Limitations of the study

First, our results may not apply to different settings, which may have different policies for health services use and costs. Second, this approach does not fully adjust for the severity of cardiovascular risk profile or comorbidity [62,63,64], including injury-related hospitalization. Third, this study was carried out in patients who chose to participate in an exercise-based secondary prevention program and thus, they may not be representative of the general population with similar cardiovascular conditions. Fourth, given the modest number of women, the findings of this study should be used with caution among females. Fifth, adherence to the recommended home program was not determined, and thus, a causal relationship between the “dose” of PA and the WS improvement is not possible. However, we recently demonstrated in a randomized controlled trial in older outpatients with CVD that the intervention produced significant increase in habitual PA, associated with improved health outcomes [65,66,67].

Conclusions

The present study contributes to growing evidence that supports the inverse association between slow WS and risk of hospitalization, and lower health-care costs.

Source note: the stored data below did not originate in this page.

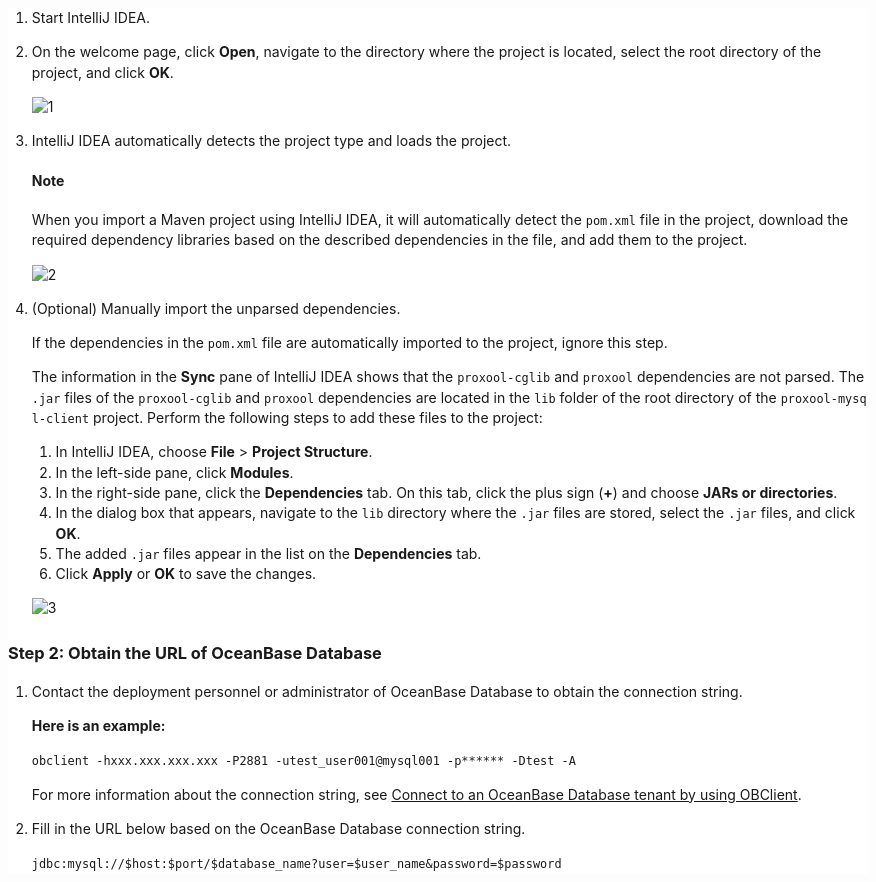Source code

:1. Start IntelliJ IDEA.
2. On the welcome page, click **Open**, navigate to the directory where the project is located, select the root directory of the project, and click **OK**.

   ![1](https://obbusiness-private.oss-cn-shanghai.aliyuncs.com/doc/img/observer-enterprise/V4.2.0/3.develop/connection-pool/proxool-oceanbase-client/1.png)

3. IntelliJ IDEA automatically detects the project type and loads the project.

    <main id="notice" type='explain'>
      <h4>Note</h4>
      <p>When you import a Maven project using IntelliJ IDEA, it will automatically detect the <code>pom.xml</code> file in the project, download the required dependency libraries based on the described dependencies in the file, and add them to the project.</p>
    </main>

   ![2](https://obbusiness-private.oss-cn-shanghai.aliyuncs.com/doc/img/observer-enterprise/V4.2.0/3.develop/connection-pool/proxool-mysql-client/2.png)

4. (Optional) Manually import the unparsed dependencies.

   If the dependencies in the `pom.xml` file are automatically imported to the project, ignore this step.

   The information in the **Sync** pane of IntelliJ IDEA shows that the `proxool-cglib` and `proxool` dependencies are not parsed. The `.jar` files of the `proxool-cglib` and `proxool` dependencies are located in the `lib` folder of the root directory of the `proxool-mysql-client` project. Perform the following steps to add these files to the project:

   1. In IntelliJ IDEA, choose **File** > **Project Structure**.
   2. In the left-side pane, click **Modules**.
   3. In the right-side pane, click the **Dependencies** tab. On this tab, click the plus sign (**+**) and choose **JARs or directories**.
   4. In the dialog box that appears, navigate to the `lib` directory where the `.jar` files are stored, select the `.jar` files, and click **OK**.
   5. The added `.jar` files appear in the list on the **Dependencies** tab.
   6. Click **Apply** or **OK** to save the changes.

   ![3](https://obbusiness-private.oss-cn-shanghai.aliyuncs.com/doc/img/observer-enterprise/V4.2.0/3.develop/connection-pool/proxool-mysql-client/3.png)

### Step 2: Obtain the URL of OceanBase Database

1. Contact the deployment personnel or administrator of OceanBase Database to obtain the connection string.

   **Here is an example:**

   ```shell
   obclient -hxxx.xxx.xxx.xxx -P2881 -utest_user001@mysql001 -p****** -Dtest -A
   ```

   For more information about the connection string, see [Connect to an OceanBase Database tenant by using OBClient](../300.connect-to-an-oceanbase-tenant-by-using-obclient-of-mysql-mode.md).

2. Fill in the URL below based on the OceanBase Database connection string.

   ```shell
   jdbc:mysql://$host:$port/$database_name?user=$user_name&password=$password
   ```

These results provide evidence that moderate WS is a simple, potentially useful, and clinically important indicator of health for outpatients with CVD. The test may help health professionals identify less fit patients which may require greater use of health services, ultimately requiring greater monetary expenditures. Finally, the findings may help health professionals seeking a simple method to reduce the prevalence of sedentary behavior that remains extremely high among patients with CVD.